“Antes de terem lesões cerebrais, demência vascular e AVC já começam [doentes hipertensos e diabéticos] a ter a ligação entre neurónios e microvasos sanguíneos mais preguiçosa, mais lenta e menos intensa”, disse hoje à Lusa uma das coordenadoras do estudo que a equipa da FMUP levou a cabo em articulação com investigadores da Northwestern University Feinberg School of Medicine de Chicago, nos EUA, Elsa Azevedo.
Esse défice ou disfunção significativa na articulação é detetável ainda sem existência de quaisquer sintomas de doença cerebrovascular, referiu a professora da FMUP.
Elsa Azevedo referiu que a conexão entre a atividade neuronal e a resposta vascular é essencial para garantir o normal funcionamento do cérebro.
“Normalmente é necessário aumentar o aporte de sangue às zonas cerebrais que se encontram mais ativas em determinado momento e isso é conseguido pelo mecanismo fisiológico do acoplamento neurovascular, isto é, de articulação entre os neurónios e os vasos sanguíneos que os suprem. Este mecanismo precisa de estar bem afinado para um bom funcionamento cerebral”, esclareceu.
Apesar de falar numa descoberta “promissora”, a investigadora assumiu que serão necessários mais estudos antes da sua utilização por rotina na prática clínica.

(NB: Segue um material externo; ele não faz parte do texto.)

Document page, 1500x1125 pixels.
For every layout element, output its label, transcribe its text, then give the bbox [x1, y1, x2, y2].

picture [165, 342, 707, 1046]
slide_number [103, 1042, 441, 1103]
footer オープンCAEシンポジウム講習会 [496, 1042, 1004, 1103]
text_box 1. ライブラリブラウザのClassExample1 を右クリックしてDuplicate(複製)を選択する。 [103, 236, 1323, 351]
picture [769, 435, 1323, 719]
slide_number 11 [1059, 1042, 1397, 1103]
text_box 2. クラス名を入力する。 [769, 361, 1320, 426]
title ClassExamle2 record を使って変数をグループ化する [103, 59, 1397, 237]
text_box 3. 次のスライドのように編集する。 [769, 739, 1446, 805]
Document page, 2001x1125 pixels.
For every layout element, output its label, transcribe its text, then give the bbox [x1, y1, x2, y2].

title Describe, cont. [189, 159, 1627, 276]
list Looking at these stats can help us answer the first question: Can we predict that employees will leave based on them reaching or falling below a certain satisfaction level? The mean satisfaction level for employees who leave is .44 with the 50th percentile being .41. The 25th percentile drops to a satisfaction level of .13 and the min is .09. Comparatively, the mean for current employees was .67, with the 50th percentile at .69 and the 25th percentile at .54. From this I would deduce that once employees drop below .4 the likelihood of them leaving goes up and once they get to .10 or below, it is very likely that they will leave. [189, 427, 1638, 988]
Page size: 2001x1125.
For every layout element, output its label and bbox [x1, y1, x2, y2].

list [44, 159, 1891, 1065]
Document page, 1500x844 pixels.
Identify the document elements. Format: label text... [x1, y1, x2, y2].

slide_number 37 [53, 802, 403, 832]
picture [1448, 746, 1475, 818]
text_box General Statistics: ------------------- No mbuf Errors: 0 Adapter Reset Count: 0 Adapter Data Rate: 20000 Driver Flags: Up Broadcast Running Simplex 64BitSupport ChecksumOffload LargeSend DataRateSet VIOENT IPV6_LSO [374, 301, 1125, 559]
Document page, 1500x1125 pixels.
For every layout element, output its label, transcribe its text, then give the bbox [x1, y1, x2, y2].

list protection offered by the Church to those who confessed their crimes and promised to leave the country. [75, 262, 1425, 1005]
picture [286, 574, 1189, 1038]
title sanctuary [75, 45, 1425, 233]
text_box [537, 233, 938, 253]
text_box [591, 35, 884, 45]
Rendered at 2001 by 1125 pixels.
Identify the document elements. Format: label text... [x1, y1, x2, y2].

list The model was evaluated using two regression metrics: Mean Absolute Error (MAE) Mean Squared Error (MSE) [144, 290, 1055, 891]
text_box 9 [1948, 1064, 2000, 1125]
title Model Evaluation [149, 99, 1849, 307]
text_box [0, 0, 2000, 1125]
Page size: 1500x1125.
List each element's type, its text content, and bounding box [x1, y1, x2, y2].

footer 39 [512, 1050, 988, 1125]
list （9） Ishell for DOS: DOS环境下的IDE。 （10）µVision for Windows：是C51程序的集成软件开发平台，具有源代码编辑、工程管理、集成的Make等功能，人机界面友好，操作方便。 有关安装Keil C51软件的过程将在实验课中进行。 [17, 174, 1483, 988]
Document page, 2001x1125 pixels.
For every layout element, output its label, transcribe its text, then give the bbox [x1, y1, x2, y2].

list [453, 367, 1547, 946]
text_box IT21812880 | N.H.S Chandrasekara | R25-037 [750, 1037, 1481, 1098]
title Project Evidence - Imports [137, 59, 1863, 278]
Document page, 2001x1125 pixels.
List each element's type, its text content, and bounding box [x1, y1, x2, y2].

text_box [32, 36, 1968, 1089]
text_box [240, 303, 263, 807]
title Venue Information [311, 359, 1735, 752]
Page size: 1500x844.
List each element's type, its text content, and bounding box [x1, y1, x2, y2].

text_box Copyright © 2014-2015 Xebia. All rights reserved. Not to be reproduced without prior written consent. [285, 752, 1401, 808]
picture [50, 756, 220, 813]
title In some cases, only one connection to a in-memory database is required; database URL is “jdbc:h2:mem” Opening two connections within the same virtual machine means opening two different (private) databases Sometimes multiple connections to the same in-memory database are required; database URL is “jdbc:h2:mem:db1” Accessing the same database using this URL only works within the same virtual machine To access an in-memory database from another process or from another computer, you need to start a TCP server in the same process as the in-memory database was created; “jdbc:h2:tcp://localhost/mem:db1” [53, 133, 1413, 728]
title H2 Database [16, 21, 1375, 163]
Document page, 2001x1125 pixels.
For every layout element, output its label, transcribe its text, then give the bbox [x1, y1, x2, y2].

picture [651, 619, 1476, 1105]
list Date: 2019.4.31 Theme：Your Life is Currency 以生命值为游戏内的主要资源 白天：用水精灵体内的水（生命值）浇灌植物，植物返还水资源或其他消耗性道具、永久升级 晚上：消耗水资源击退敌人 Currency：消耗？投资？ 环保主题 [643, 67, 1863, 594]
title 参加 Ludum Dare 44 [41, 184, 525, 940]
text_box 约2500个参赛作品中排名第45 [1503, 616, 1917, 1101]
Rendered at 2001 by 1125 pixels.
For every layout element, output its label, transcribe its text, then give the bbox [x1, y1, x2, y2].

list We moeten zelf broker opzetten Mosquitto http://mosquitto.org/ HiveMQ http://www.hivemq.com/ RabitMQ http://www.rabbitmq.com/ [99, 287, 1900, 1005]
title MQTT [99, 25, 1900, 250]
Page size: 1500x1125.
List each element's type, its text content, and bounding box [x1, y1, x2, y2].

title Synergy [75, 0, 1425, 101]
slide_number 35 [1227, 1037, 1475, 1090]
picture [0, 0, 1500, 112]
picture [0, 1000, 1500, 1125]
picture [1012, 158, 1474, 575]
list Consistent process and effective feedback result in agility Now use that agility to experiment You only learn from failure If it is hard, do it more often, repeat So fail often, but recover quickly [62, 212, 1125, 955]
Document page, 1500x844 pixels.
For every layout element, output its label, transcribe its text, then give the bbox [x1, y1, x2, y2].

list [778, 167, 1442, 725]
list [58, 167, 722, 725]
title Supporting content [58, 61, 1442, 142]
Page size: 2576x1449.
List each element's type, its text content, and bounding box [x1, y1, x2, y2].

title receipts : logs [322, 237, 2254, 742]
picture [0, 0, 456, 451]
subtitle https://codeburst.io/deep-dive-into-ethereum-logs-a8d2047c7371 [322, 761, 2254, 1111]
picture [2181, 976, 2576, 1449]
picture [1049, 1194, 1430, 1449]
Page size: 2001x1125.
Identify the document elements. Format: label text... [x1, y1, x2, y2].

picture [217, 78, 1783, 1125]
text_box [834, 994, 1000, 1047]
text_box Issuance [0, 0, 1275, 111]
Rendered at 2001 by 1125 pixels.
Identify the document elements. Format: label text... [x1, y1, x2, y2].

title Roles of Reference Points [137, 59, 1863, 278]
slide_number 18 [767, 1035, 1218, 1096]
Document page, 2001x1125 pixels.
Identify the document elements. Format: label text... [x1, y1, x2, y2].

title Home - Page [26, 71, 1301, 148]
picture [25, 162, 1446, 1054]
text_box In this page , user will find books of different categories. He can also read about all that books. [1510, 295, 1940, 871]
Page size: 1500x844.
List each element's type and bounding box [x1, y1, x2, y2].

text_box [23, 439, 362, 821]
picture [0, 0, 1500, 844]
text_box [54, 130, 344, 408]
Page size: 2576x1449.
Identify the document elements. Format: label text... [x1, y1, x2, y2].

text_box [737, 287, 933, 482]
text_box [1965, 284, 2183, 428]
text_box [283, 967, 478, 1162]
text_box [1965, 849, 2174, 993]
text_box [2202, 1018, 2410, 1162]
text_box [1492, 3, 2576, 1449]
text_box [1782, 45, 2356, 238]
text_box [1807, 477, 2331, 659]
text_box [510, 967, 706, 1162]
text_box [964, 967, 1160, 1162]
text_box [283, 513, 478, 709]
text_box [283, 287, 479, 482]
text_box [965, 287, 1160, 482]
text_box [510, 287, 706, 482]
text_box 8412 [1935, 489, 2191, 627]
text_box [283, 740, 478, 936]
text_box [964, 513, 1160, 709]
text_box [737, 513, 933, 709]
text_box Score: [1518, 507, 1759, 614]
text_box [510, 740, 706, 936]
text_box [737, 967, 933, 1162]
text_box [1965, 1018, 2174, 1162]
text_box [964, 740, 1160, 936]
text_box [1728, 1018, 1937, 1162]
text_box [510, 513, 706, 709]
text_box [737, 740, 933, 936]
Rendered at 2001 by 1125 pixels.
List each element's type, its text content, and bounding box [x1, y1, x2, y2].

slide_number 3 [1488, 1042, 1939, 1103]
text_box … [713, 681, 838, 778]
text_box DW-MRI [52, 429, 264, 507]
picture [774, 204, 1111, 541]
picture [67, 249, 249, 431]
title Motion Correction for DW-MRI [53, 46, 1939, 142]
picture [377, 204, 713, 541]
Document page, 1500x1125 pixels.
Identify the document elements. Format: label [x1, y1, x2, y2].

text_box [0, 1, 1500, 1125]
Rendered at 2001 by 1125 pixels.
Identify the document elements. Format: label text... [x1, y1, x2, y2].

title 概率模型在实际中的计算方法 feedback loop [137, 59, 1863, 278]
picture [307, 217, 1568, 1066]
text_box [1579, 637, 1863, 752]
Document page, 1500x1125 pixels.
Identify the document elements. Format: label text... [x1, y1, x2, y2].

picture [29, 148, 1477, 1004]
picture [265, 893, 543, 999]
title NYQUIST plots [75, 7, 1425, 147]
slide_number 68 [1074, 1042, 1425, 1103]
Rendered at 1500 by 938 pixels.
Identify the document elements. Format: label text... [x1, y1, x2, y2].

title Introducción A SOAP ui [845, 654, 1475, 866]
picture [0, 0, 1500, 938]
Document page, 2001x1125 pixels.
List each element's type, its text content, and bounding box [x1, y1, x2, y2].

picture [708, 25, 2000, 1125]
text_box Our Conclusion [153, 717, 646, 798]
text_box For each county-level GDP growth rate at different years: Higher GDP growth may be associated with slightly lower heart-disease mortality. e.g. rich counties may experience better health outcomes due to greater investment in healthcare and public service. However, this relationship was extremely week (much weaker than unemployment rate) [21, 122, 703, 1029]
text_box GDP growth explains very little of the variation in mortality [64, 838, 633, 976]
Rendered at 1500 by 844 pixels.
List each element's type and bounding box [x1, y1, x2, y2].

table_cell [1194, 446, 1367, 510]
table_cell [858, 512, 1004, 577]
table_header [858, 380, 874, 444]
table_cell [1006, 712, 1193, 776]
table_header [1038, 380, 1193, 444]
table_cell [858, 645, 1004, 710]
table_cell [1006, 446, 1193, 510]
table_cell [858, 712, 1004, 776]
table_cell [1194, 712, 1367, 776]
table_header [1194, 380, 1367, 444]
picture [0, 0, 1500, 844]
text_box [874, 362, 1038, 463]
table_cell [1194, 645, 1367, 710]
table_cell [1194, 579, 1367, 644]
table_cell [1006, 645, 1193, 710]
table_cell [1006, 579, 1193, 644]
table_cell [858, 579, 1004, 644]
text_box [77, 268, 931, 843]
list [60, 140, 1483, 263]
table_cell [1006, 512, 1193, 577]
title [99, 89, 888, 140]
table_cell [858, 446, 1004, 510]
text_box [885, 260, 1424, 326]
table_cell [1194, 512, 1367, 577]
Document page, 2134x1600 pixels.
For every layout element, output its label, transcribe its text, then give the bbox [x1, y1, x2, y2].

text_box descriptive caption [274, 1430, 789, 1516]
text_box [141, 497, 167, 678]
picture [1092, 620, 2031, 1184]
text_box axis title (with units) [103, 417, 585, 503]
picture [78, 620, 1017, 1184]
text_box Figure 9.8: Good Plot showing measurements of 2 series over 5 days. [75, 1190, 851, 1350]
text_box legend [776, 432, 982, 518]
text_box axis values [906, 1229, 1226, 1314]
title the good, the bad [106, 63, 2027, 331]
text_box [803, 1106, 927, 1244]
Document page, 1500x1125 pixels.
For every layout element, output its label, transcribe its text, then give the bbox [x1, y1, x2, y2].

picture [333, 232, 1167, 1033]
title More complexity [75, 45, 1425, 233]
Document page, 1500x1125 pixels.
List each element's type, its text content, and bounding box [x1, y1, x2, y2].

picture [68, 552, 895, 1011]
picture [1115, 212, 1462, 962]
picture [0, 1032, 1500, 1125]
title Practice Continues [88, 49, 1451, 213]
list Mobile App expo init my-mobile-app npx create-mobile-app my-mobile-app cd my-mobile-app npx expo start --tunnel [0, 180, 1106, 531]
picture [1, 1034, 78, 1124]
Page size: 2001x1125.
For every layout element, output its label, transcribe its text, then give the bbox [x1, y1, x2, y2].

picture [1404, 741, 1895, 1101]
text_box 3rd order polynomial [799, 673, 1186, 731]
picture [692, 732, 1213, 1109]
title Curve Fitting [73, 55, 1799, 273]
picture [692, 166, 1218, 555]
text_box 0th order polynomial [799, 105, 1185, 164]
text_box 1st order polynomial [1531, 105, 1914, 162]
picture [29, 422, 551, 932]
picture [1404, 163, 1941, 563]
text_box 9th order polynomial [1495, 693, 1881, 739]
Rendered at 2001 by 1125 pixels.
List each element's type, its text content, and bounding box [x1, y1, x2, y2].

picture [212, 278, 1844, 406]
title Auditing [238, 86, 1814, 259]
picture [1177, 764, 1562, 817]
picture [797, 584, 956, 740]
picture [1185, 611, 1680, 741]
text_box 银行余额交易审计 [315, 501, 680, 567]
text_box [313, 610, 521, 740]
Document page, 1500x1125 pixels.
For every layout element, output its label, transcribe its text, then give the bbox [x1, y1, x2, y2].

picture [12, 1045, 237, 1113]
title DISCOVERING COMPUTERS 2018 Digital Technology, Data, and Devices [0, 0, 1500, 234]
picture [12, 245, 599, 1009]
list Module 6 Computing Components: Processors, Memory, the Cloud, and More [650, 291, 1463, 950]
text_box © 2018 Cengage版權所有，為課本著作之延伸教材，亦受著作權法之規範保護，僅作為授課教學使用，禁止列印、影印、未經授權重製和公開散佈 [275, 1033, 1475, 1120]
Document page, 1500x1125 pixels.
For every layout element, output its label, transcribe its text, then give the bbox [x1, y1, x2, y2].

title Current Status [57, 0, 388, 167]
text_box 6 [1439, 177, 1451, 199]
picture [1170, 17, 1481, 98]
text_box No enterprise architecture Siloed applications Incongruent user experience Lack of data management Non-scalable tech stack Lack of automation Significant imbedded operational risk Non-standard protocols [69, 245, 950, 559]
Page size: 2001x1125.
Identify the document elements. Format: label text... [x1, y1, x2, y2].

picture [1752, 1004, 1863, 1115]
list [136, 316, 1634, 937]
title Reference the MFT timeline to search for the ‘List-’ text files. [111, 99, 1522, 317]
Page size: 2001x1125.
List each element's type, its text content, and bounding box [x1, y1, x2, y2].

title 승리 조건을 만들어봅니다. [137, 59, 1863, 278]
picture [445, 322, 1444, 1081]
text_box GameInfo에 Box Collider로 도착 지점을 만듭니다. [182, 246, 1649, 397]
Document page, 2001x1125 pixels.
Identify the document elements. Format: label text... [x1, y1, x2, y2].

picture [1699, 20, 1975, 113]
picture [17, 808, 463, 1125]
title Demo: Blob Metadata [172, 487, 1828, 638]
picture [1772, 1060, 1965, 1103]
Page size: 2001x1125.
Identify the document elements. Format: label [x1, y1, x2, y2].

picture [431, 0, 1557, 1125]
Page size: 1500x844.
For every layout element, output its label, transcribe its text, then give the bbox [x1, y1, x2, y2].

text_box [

O objetivo é ir “mais atrás” e entender o que está na origem dessa lesão cerebral para se poder corrigir e prevenir os AVC “tanto quanto possível”, ressalvou.
No estudo participaram doentes com hipertensão que nunca tiveram AVC, tendo os mesmo sido sujeitos a exames não invasivos de imagem, nomeadamente Doppler transcraniano para análise dos principais mecanismos reguladores da vasorreatividade cerebral e a ressonância magnética para avaliação do volume de lesões de substância branca no cérebro.
O Doppler é um teste não invasivo que permite estimar o fluxo de sangue através dos vasos sanguíneos mediante o recurso a ultrassons que incidem sobre as células do sangue.
Durante a estimulação visual, os investigadores verificaram que “os doentes hipertensos apresentam menor aceleração na velocidade do fluxo sanguíneo na artéria que irriga o córtex visual, apresentando uma resposta mais lenta face ao aumento das necessidades originadas pelo estímulo, bem como uma menor flexibilidade na resposta, quando comparados com pessoas saudáveis, sem hipertensão arterial”, afirmou a investigadora.
Já em doentes com hipertensão e diabetes, “os resultados obtidos foram ainda piores, o que aponta para défices precoces do acoplamento neurovascular, anteriores ao aparecimento de sintomas de doença cerebrovascular”, acrescentou.
Assim, o estudo mostra que doenças como a hipertensão e a diabetes podem afetar negativamente o cérebro antes mesmo do aparecimento de doenças cerebrovasculares, como acidentes vasculares cerebrais (AVC) ou alterações cognitivas.
Participaram no trabalho os investigadores da FMUP Ana Monteiro, Pedro Castro, Gilberto Pereira, Carmen Ferreira, Jorge Polónia e Elsa Azevedo, bem como Farzaneh Sorond e Andrew Milstead, da Northwestern University Feinberg School of Medicine.
O estudo foi já publicado no jornal da especialidade Frontiers in Aging Neuroscience.